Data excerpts
(begin)

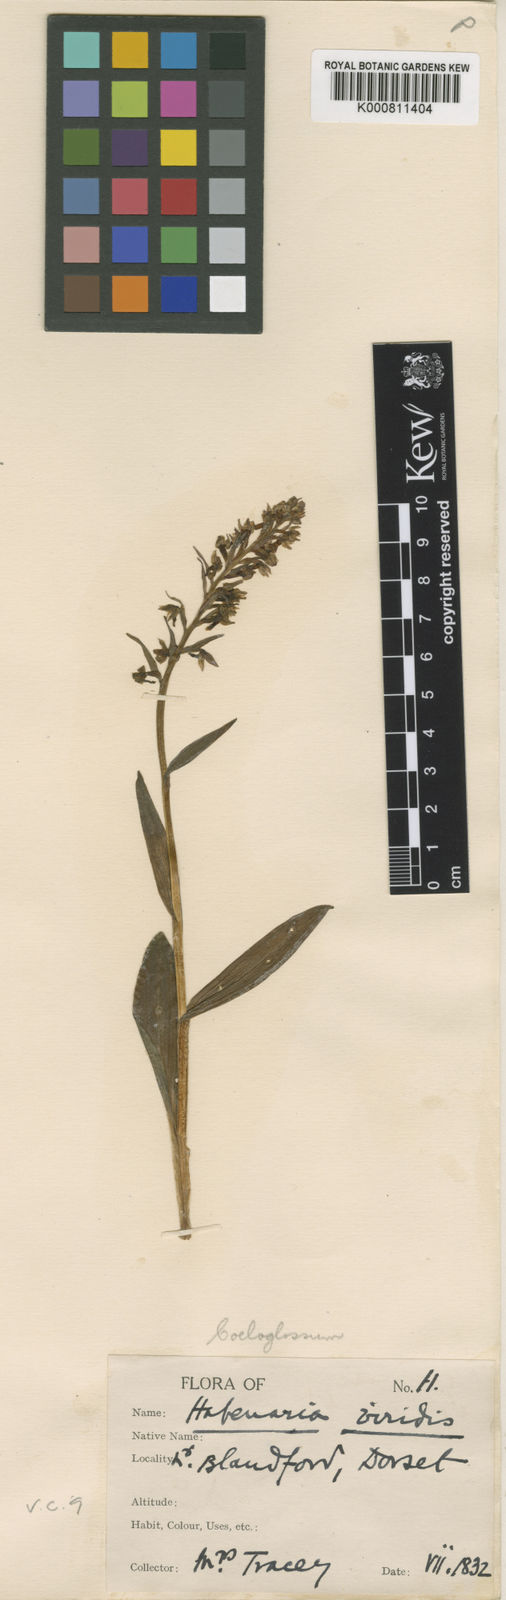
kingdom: Plantae
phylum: Tracheophyta
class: Liliopsida
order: Asparagales
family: Orchidaceae
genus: Dactylorhiza
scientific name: Dactylorhiza viridis
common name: Longbract frog orchid
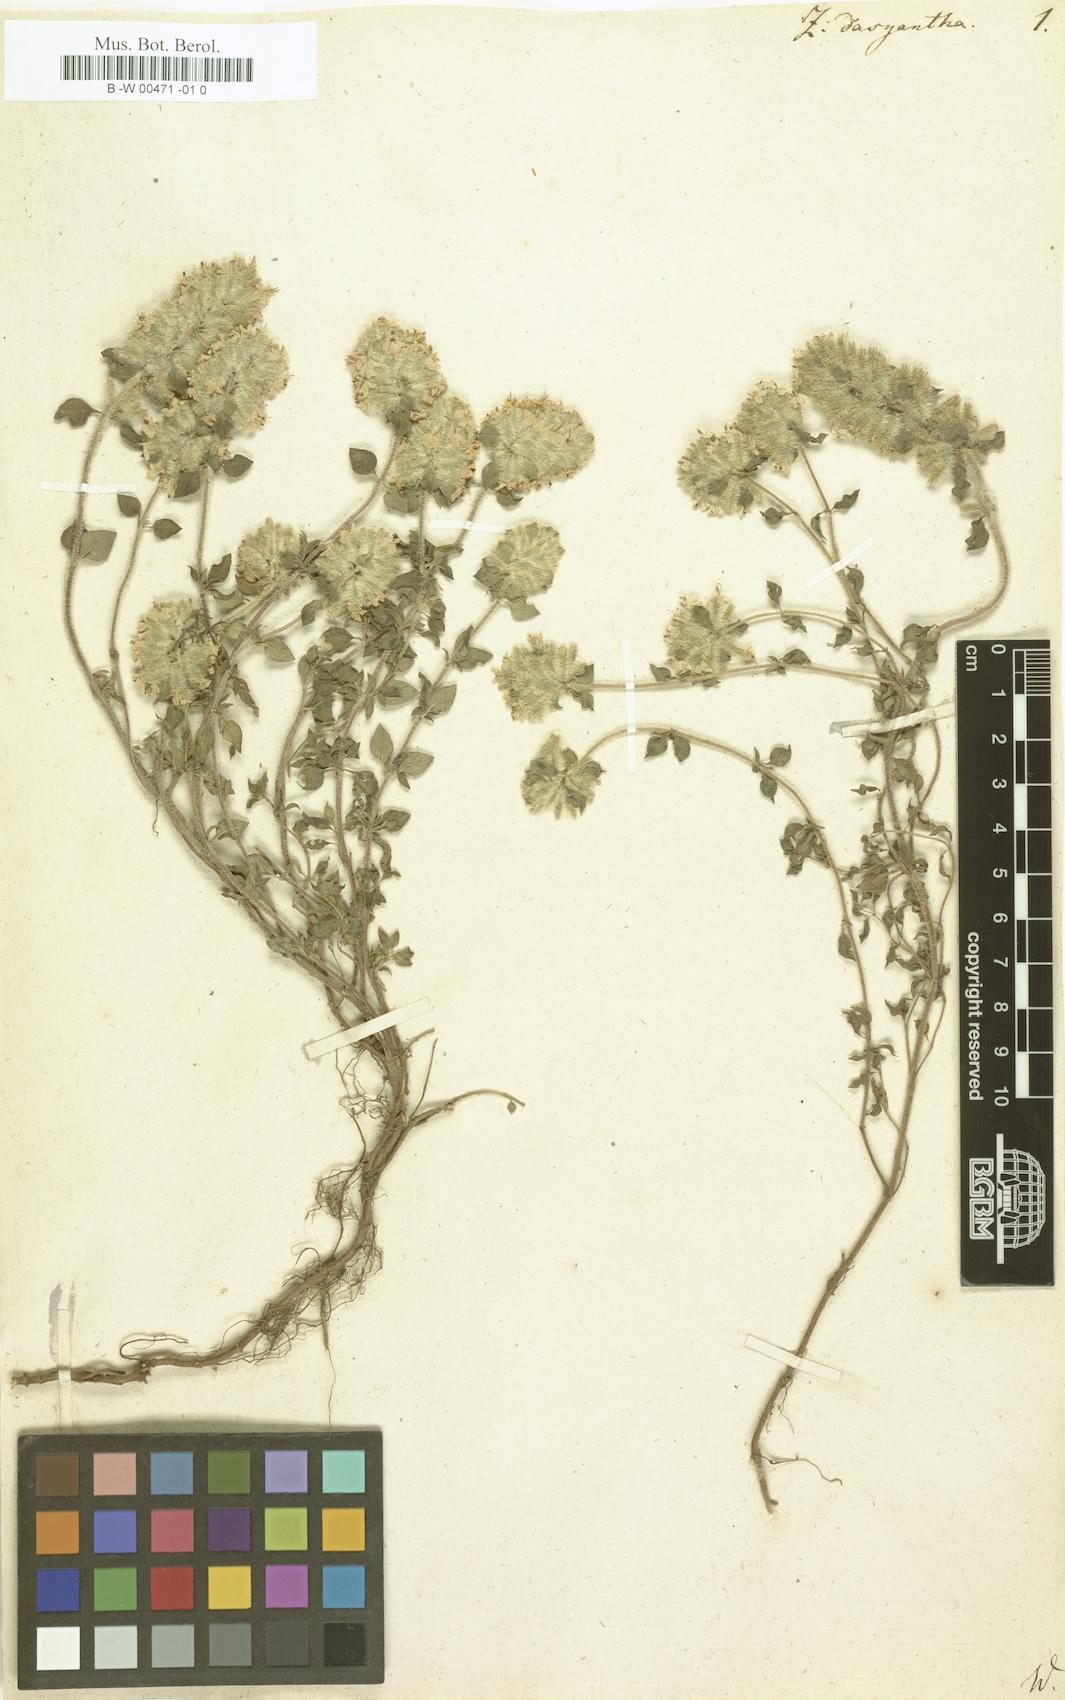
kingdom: Plantae
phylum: Tracheophyta
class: Magnoliopsida
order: Lamiales
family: Lamiaceae
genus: Ziziphora
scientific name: Ziziphora clinopodioides
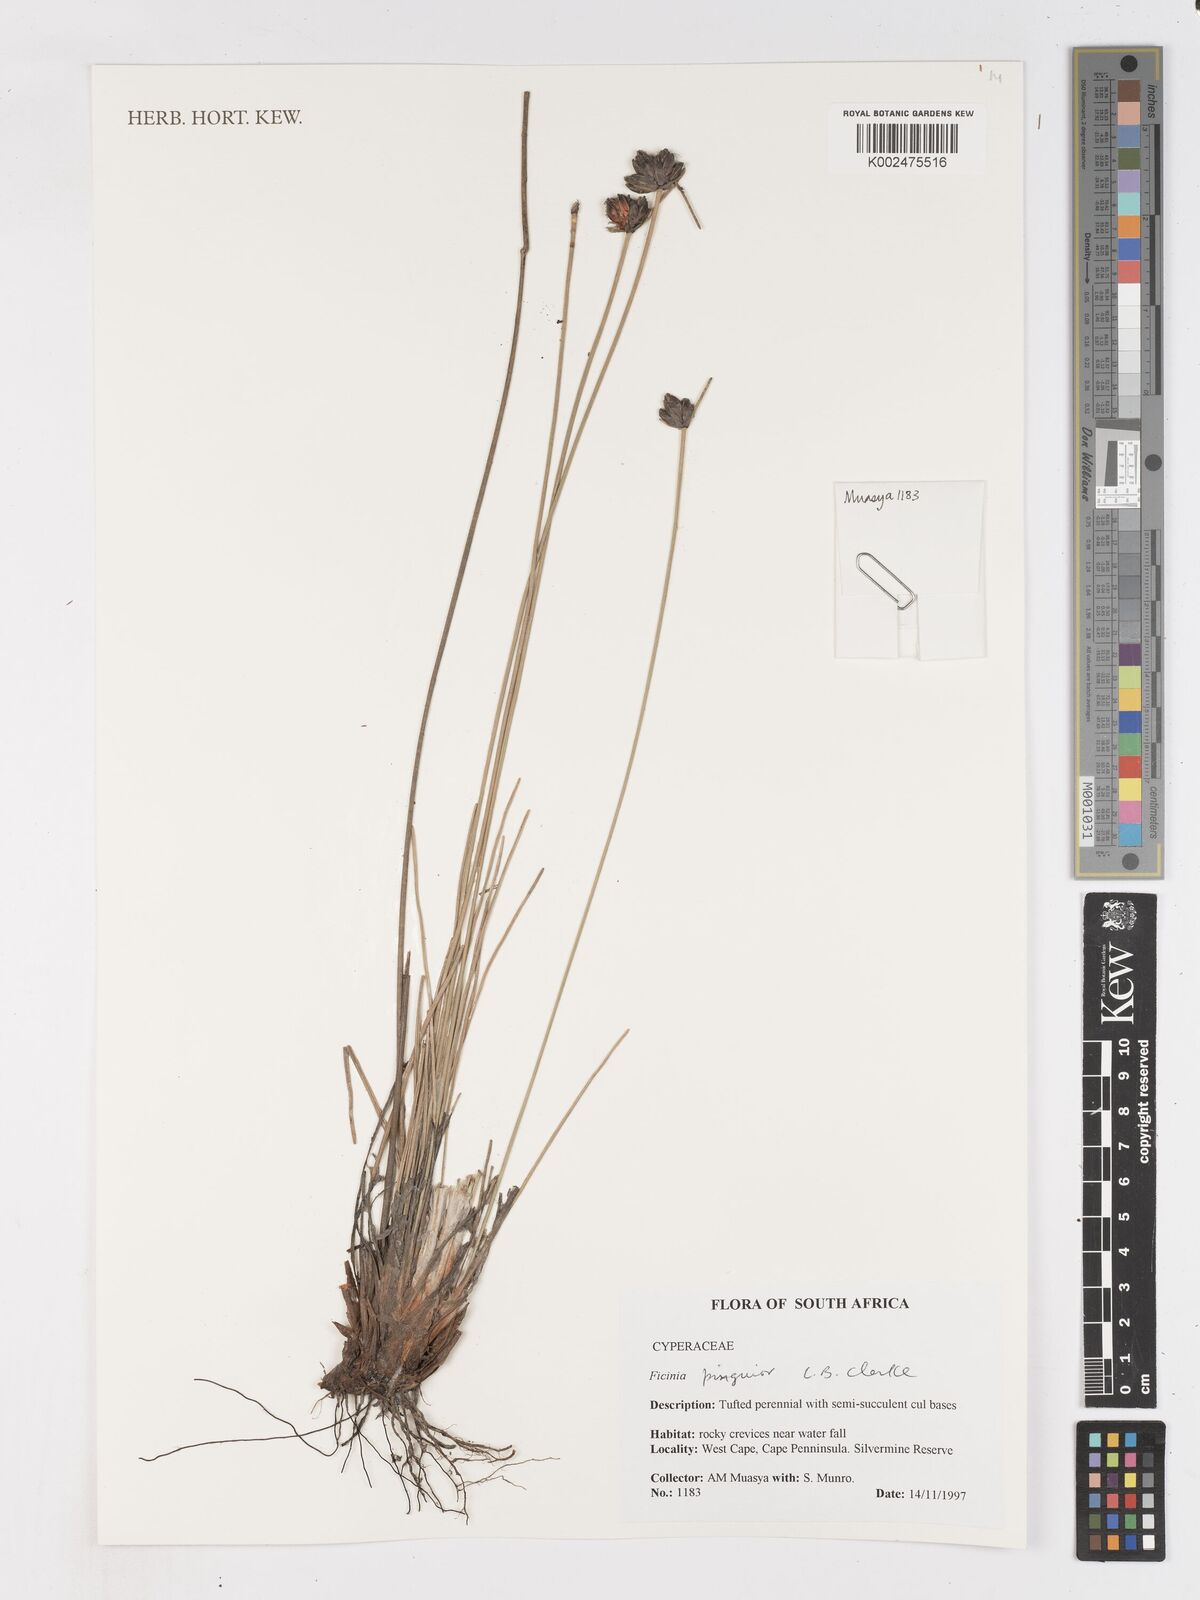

(end)

» STATED EXERCISE
Write out all of the lines above exactly as they appear, leaving the pictures out of your answer.

» EXERCISE RESULT
kingdom: Plantae
phylum: Tracheophyta
class: Liliopsida
order: Asparagales
family: Orchidaceae
genus: Dactylorhiza
scientific name: Dactylorhiza viridis
common name: Longbract frog orchid
kingdom: Plantae
phylum: Tracheophyta
class: Magnoliopsida
order: Lamiales
family: Lamiaceae
genus: Ziziphora
scientific name: Ziziphora clinopodioides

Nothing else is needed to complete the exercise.